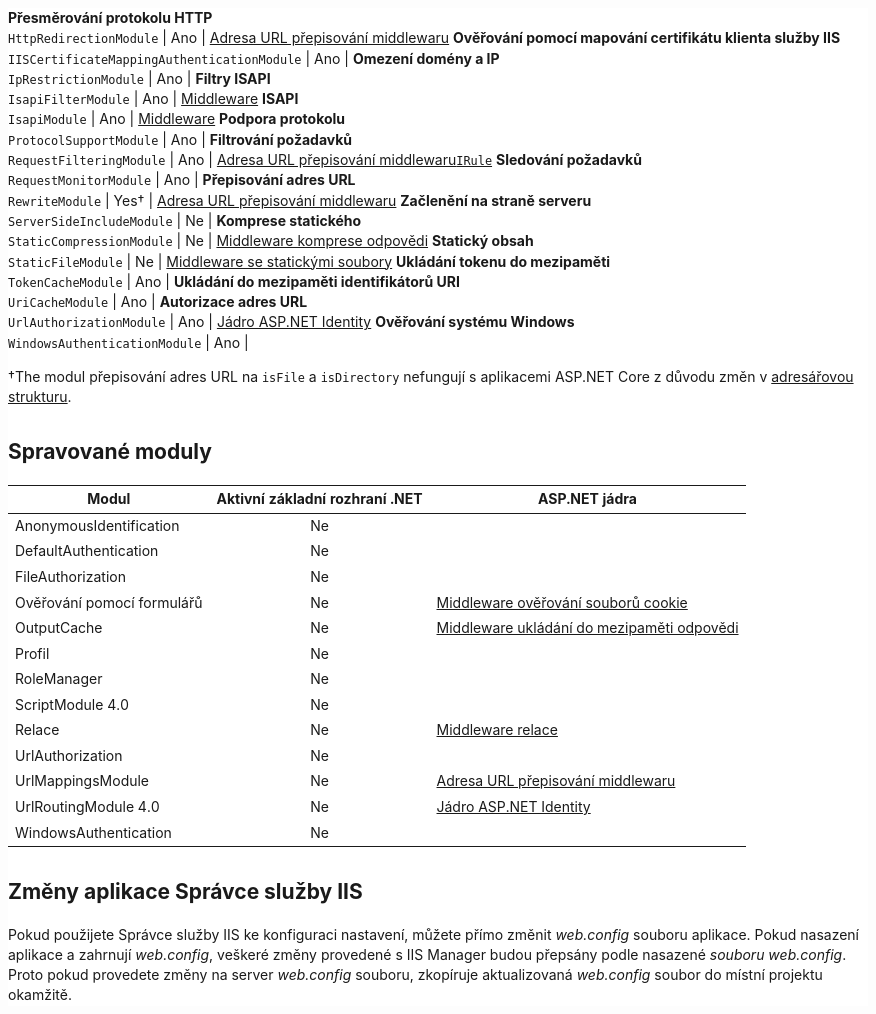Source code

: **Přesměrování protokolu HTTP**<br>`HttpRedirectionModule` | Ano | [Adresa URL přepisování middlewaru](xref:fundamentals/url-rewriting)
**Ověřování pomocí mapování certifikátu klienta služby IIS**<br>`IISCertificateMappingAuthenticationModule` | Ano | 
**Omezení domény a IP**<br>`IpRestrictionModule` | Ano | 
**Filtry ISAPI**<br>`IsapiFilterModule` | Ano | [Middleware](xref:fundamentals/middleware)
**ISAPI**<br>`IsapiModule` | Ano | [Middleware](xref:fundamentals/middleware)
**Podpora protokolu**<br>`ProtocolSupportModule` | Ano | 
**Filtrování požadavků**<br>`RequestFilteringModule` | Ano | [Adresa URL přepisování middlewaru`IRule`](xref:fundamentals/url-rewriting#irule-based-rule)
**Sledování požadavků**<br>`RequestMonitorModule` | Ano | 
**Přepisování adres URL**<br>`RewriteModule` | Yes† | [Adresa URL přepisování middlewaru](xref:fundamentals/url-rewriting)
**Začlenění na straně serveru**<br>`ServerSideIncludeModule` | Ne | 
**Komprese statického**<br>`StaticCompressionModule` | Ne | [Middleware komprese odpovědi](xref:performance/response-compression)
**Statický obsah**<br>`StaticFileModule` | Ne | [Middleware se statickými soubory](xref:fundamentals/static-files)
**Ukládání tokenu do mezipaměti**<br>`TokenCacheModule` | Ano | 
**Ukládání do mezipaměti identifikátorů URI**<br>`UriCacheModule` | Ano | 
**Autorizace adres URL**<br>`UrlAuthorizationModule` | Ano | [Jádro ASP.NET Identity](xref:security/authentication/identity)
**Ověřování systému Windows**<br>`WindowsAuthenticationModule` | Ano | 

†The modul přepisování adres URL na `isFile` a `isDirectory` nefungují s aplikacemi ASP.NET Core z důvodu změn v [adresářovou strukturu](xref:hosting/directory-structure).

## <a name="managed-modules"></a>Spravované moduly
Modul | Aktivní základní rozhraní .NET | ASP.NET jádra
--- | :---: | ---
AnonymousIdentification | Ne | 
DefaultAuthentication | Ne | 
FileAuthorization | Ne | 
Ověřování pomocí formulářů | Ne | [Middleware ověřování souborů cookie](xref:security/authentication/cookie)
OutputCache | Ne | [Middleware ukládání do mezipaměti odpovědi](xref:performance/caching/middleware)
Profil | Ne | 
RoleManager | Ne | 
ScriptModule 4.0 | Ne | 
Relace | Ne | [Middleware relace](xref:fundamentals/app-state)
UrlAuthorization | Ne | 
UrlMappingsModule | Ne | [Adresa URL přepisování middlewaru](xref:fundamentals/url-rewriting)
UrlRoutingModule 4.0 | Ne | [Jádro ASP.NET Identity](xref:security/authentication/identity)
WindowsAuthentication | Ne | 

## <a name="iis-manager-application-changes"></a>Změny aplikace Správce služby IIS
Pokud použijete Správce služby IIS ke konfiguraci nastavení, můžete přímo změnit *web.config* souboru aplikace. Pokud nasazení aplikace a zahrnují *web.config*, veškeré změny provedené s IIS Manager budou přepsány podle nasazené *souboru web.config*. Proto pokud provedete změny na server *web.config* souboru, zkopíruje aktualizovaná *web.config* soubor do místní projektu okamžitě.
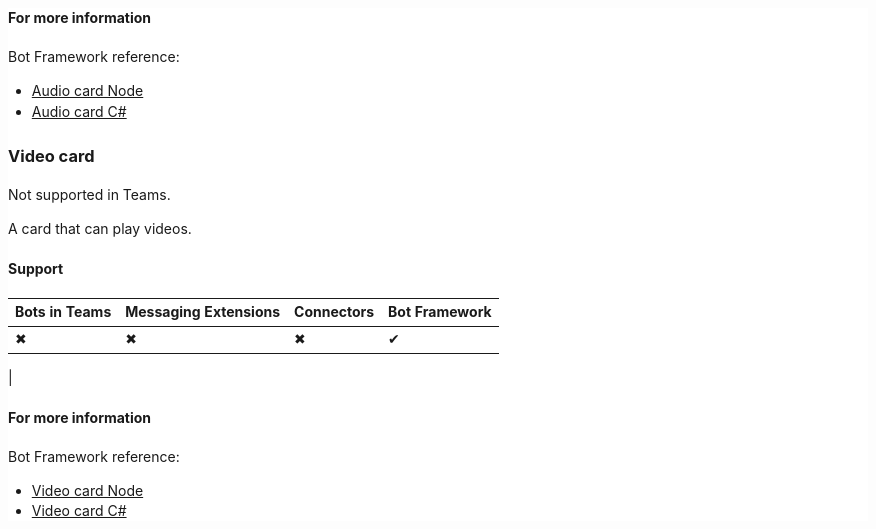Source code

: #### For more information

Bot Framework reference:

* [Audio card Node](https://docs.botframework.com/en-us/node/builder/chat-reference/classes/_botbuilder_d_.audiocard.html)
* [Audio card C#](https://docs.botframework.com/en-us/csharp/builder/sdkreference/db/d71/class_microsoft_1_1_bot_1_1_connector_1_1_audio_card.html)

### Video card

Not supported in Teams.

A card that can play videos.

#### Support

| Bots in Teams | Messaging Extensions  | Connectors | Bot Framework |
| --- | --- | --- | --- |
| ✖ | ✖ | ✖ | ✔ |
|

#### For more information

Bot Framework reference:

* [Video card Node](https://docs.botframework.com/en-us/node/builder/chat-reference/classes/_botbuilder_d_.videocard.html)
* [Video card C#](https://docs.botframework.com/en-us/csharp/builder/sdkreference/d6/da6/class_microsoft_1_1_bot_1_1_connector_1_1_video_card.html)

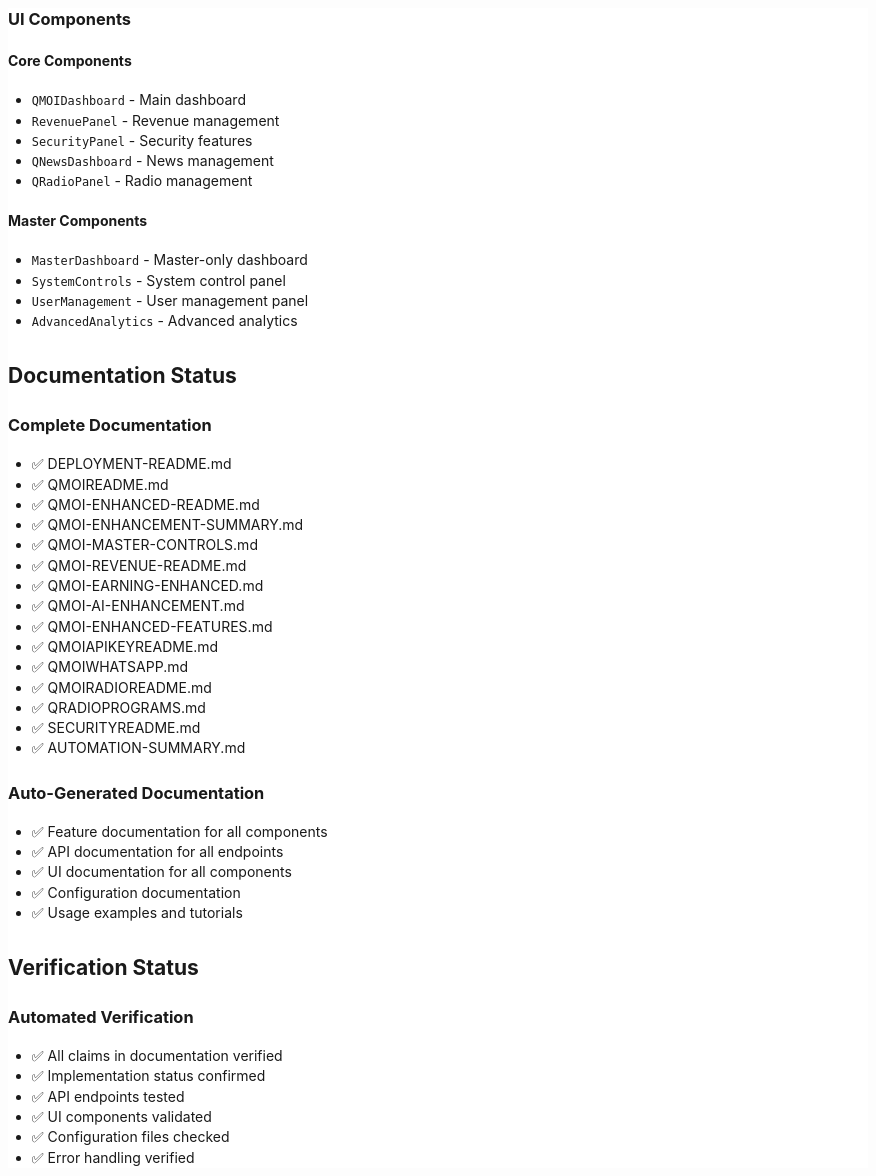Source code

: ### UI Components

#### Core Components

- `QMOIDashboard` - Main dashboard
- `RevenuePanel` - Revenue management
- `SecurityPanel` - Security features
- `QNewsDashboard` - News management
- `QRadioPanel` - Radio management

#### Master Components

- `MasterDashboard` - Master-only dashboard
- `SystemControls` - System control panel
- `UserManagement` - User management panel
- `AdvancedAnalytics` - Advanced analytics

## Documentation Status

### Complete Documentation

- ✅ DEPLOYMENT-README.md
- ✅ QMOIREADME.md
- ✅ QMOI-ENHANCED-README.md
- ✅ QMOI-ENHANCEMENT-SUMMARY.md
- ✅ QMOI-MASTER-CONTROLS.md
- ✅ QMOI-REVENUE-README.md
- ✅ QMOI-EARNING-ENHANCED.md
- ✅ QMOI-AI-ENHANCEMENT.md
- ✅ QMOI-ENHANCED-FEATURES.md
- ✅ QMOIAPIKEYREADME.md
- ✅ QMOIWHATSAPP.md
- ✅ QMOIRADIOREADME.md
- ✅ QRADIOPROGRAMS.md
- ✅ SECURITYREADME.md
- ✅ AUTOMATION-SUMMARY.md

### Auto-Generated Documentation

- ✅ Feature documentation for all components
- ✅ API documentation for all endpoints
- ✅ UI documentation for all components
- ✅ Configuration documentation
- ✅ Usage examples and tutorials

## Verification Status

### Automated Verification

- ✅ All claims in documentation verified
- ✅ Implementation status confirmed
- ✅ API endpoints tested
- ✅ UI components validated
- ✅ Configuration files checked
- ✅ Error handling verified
········
What needs to be done =
Reproduce the text of every entry above line for line, leaving out the images.

Answer area =
Source code

: **Přesměrování protokolu HTTP**<br>`HttpRedirectionModule` | Ano | [Adresa URL přepisování middlewaru](xref:fundamentals/url-rewriting)
**Ověřování pomocí mapování certifikátu klienta služby IIS**<br>`IISCertificateMappingAuthenticationModule` | Ano | 
**Omezení domény a IP**<br>`IpRestrictionModule` | Ano | 
**Filtry ISAPI**<br>`IsapiFilterModule` | Ano | [Middleware](xref:fundamentals/middleware)
**ISAPI**<br>`IsapiModule` | Ano | [Middleware](xref:fundamentals/middleware)
**Podpora protokolu**<br>`ProtocolSupportModule` | Ano | 
**Filtrování požadavků**<br>`RequestFilteringModule` | Ano | [Adresa URL přepisování middlewaru`IRule`](xref:fundamentals/url-rewriting#irule-based-rule)
**Sledování požadavků**<br>`RequestMonitorModule` | Ano | 
**Přepisování adres URL**<br>`RewriteModule` | Yes† | [Adresa URL přepisování middlewaru](xref:fundamentals/url-rewriting)
**Začlenění na straně serveru**<br>`ServerSideIncludeModule` | Ne | 
**Komprese statického**<br>`StaticCompressionModule` | Ne | [Middleware komprese odpovědi](xref:performance/response-compression)
**Statický obsah**<br>`StaticFileModule` | Ne | [Middleware se statickými soubory](xref:fundamentals/static-files)
**Ukládání tokenu do mezipaměti**<br>`TokenCacheModule` | Ano | 
**Ukládání do mezipaměti identifikátorů URI**<br>`UriCacheModule` | Ano | 
**Autorizace adres URL**<br>`UrlAuthorizationModule` | Ano | [Jádro ASP.NET Identity](xref:security/authentication/identity)
**Ověřování systému Windows**<br>`WindowsAuthenticationModule` | Ano | 

†The modul přepisování adres URL na `isFile` a `isDirectory` nefungují s aplikacemi ASP.NET Core z důvodu změn v [adresářovou strukturu](xref:hosting/directory-structure).

## <a name="managed-modules"></a>Spravované moduly
Modul | Aktivní základní rozhraní .NET | ASP.NET jádra
--- | :---: | ---
AnonymousIdentification | Ne | 
DefaultAuthentication | Ne | 
FileAuthorization | Ne | 
Ověřování pomocí formulářů | Ne | [Middleware ověřování souborů cookie](xref:security/authentication/cookie)
OutputCache | Ne | [Middleware ukládání do mezipaměti odpovědi](xref:performance/caching/middleware)
Profil | Ne | 
RoleManager | Ne | 
ScriptModule 4.0 | Ne | 
Relace | Ne | [Middleware relace](xref:fundamentals/app-state)
UrlAuthorization | Ne | 
UrlMappingsModule | Ne | [Adresa URL přepisování middlewaru](xref:fundamentals/url-rewriting)
UrlRoutingModule 4.0 | Ne | [Jádro ASP.NET Identity](xref:security/authentication/identity)
WindowsAuthentication | Ne | 

## <a name="iis-manager-application-changes"></a>Změny aplikace Správce služby IIS
Pokud použijete Správce služby IIS ke konfiguraci nastavení, můžete přímo změnit *web.config* souboru aplikace. Pokud nasazení aplikace a zahrnují *web.config*, veškeré změny provedené s IIS Manager budou přepsány podle nasazené *souboru web.config*. Proto pokud provedete změny na server *web.config* souboru, zkopíruje aktualizovaná *web.config* soubor do místní projektu okamžitě.
Source code

: #### For more information

Bot Framework reference:

* [Audio card Node](https://docs.botframework.com/en-us/node/builder/chat-reference/classes/_botbuilder_d_.audiocard.html)
* [Audio card C#](https://docs.botframework.com/en-us/csharp/builder/sdkreference/db/d71/class_microsoft_1_1_bot_1_1_connector_1_1_audio_card.html)

### Video card

Not supported in Teams.

A card that can play videos.

#### Support

| Bots in Teams | Messaging Extensions  | Connectors | Bot Framework |
| --- | --- | --- | --- |
| ✖ | ✖ | ✖ | ✔ |
|

#### For more information

Bot Framework reference:

* [Video card Node](https://docs.botframework.com/en-us/node/builder/chat-reference/classes/_botbuilder_d_.videocard.html)
* [Video card C#](https://docs.botframework.com/en-us/csharp/builder/sdkreference/d6/da6/class_microsoft_1_1_bot_1_1_connector_1_1_video_card.html)

Source code

: ### UI Components

#### Core Components

- `QMOIDashboard` - Main dashboard
- `RevenuePanel` - Revenue management
- `SecurityPanel` - Security features
- `QNewsDashboard` - News management
- `QRadioPanel` - Radio management

#### Master Components

- `MasterDashboard` - Master-only dashboard
- `SystemControls` - System control panel
- `UserManagement` - User management panel
- `AdvancedAnalytics` - Advanced analytics

## Documentation Status

### Complete Documentation

- ✅ DEPLOYMENT-README.md
- ✅ QMOIREADME.md
- ✅ QMOI-ENHANCED-README.md
- ✅ QMOI-ENHANCEMENT-SUMMARY.md
- ✅ QMOI-MASTER-CONTROLS.md
- ✅ QMOI-REVENUE-README.md
- ✅ QMOI-EARNING-ENHANCED.md
- ✅ QMOI-AI-ENHANCEMENT.md
- ✅ QMOI-ENHANCED-FEATURES.md
- ✅ QMOIAPIKEYREADME.md
- ✅ QMOIWHATSAPP.md
- ✅ QMOIRADIOREADME.md
- ✅ QRADIOPROGRAMS.md
- ✅ SECURITYREADME.md
- ✅ AUTOMATION-SUMMARY.md

### Auto-Generated Documentation

- ✅ Feature documentation for all components
- ✅ API documentation for all endpoints
- ✅ UI documentation for all components
- ✅ Configuration documentation
- ✅ Usage examples and tutorials

## Verification Status

### Automated Verification

- ✅ All claims in documentation verified
- ✅ Implementation status confirmed
- ✅ API endpoints tested
- ✅ UI components validated
- ✅ Configuration files checked
- ✅ Error handling verified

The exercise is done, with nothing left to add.